**WHAT IS BEING ASKED:** All pictures are to be excluded when the data below is output verbatim.

**RECORDS SHOWN:**

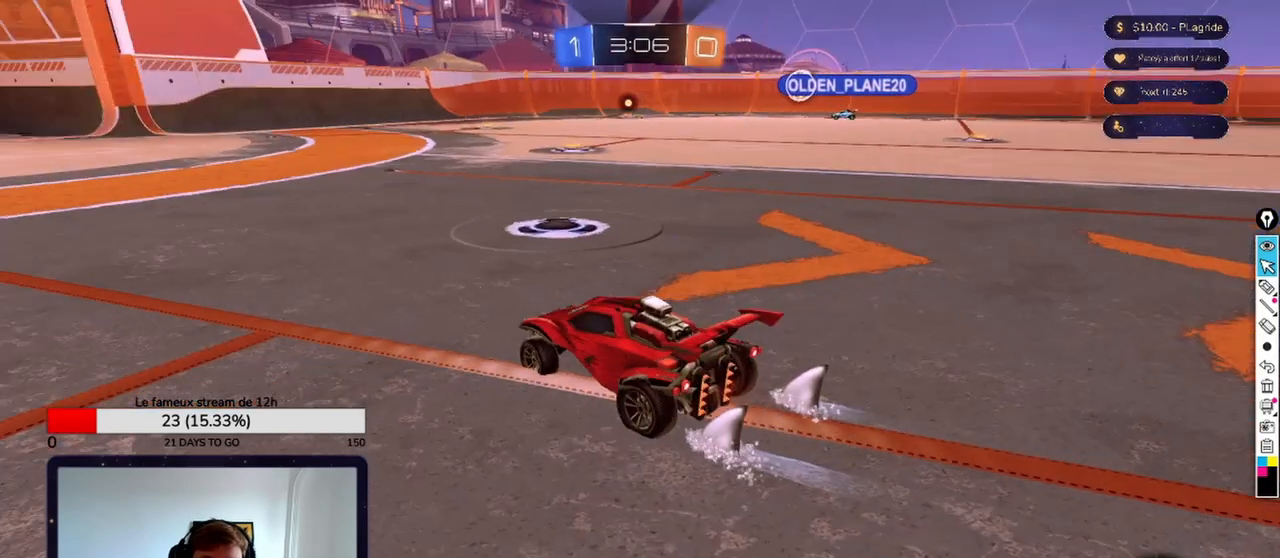
{"buttons": [], "left_stick": "center", "right_stick": "left", "events": []}
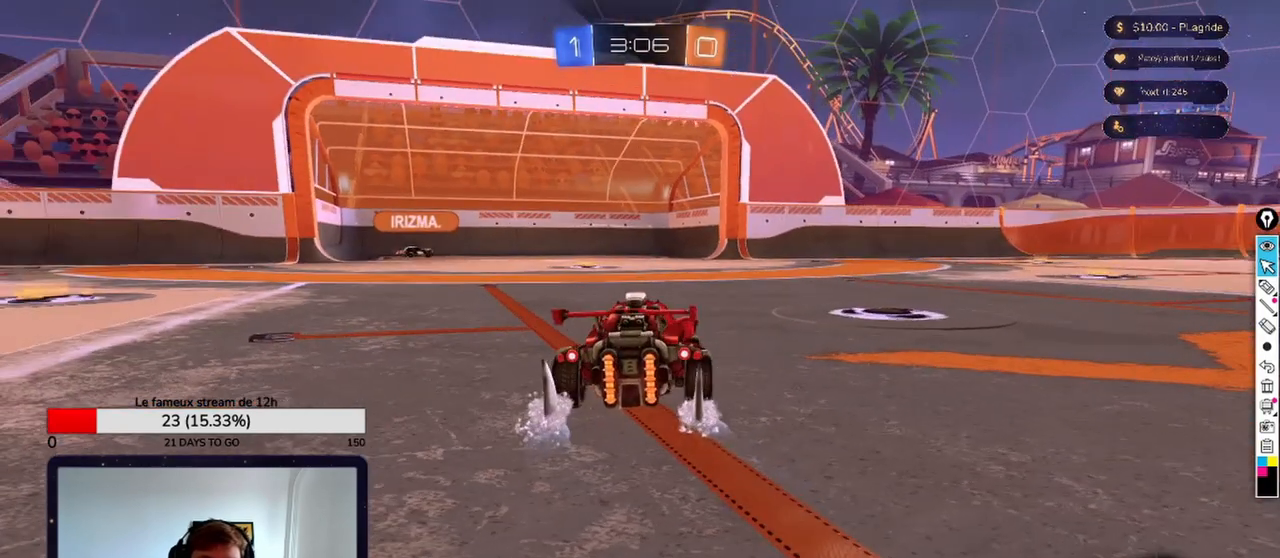
{"buttons": [], "left_stick": "center", "right_stick": "center", "events": [[208, "right_stick", "center"]]}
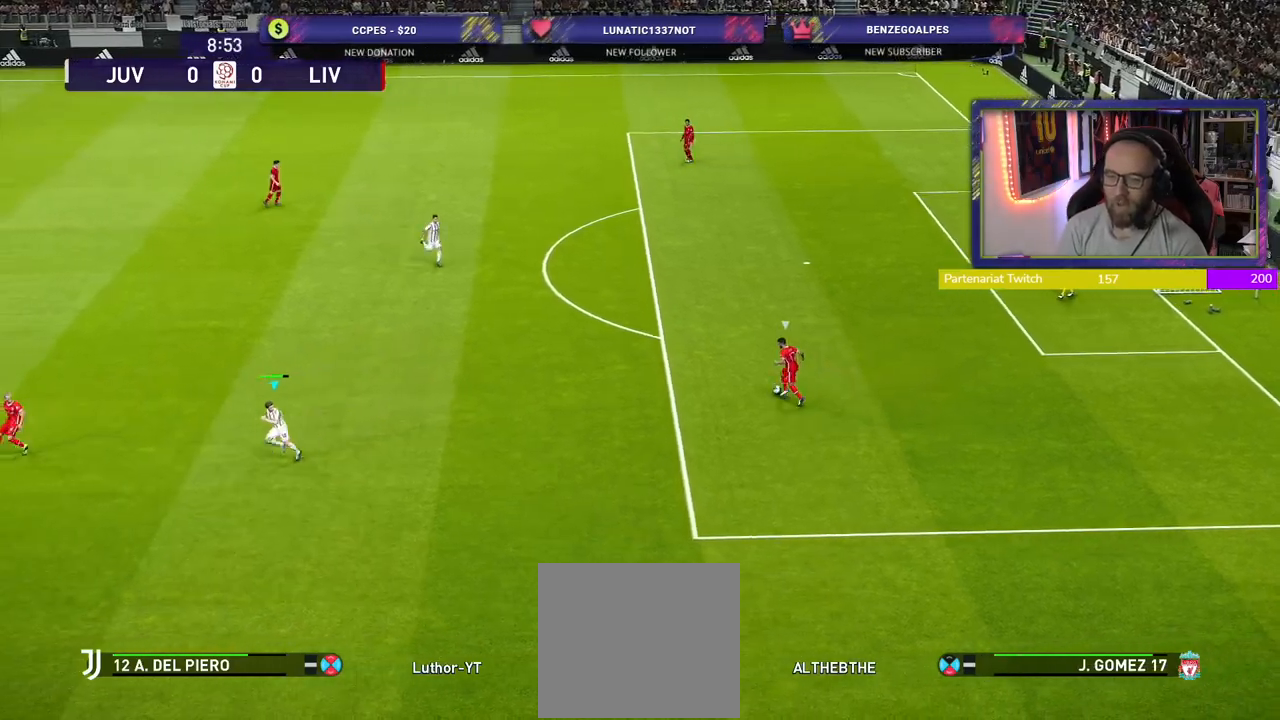
Gameplay with a controller (PlayStation layout); each line is a JSON object with the inputs held at the frame after it (dt_ms = milliseconds from this image to that frame). "events" lists button and stick changes between this image and that frame as [ms after this image, input, new state], when the widget could be followed in between.
{"dt_ms": 1000, "buttons": ["SQUARE", "R2"], "left_stick": "up-left", "right_stick": "center"}
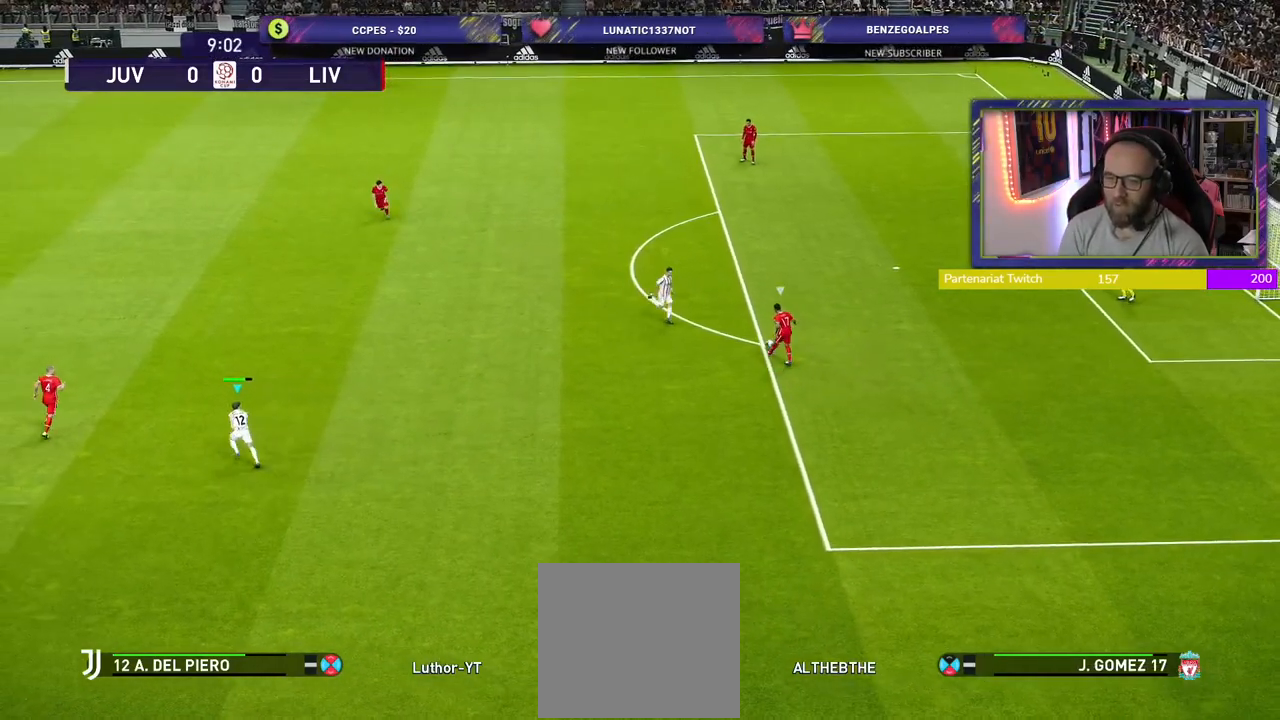
{"dt_ms": 500, "buttons": ["R2"], "left_stick": "up", "right_stick": "center", "events": [[100, "L1", "down"], [200, "L1", "up"], [240, "SQUARE", "up"], [380, "left_stick", "up"]]}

**PROBLEM SOLUTION:**
{"buttons": [], "left_stick": "center", "right_stick": "left", "events": []}
{"buttons": [], "left_stick": "center", "right_stick": "center", "events": [[208, "right_stick", "center"]]}
Gameplay with a controller (PlayStation layout); each line is a JSON object with the inputs held at the frame after it (dt_ms = milliseconds from this image to that frame). "events" lists button and stick changes between this image and that frame as [ms after this image, input, new state], when the widget could be followed in between.
{"dt_ms": 1000, "buttons": ["SQUARE", "R2"], "left_stick": "up-left", "right_stick": "center"}
{"dt_ms": 500, "buttons": ["R2"], "left_stick": "up", "right_stick": "center", "events": [[100, "L1", "down"], [200, "L1", "up"], [240, "SQUARE", "up"], [380, "left_stick", "up"]]}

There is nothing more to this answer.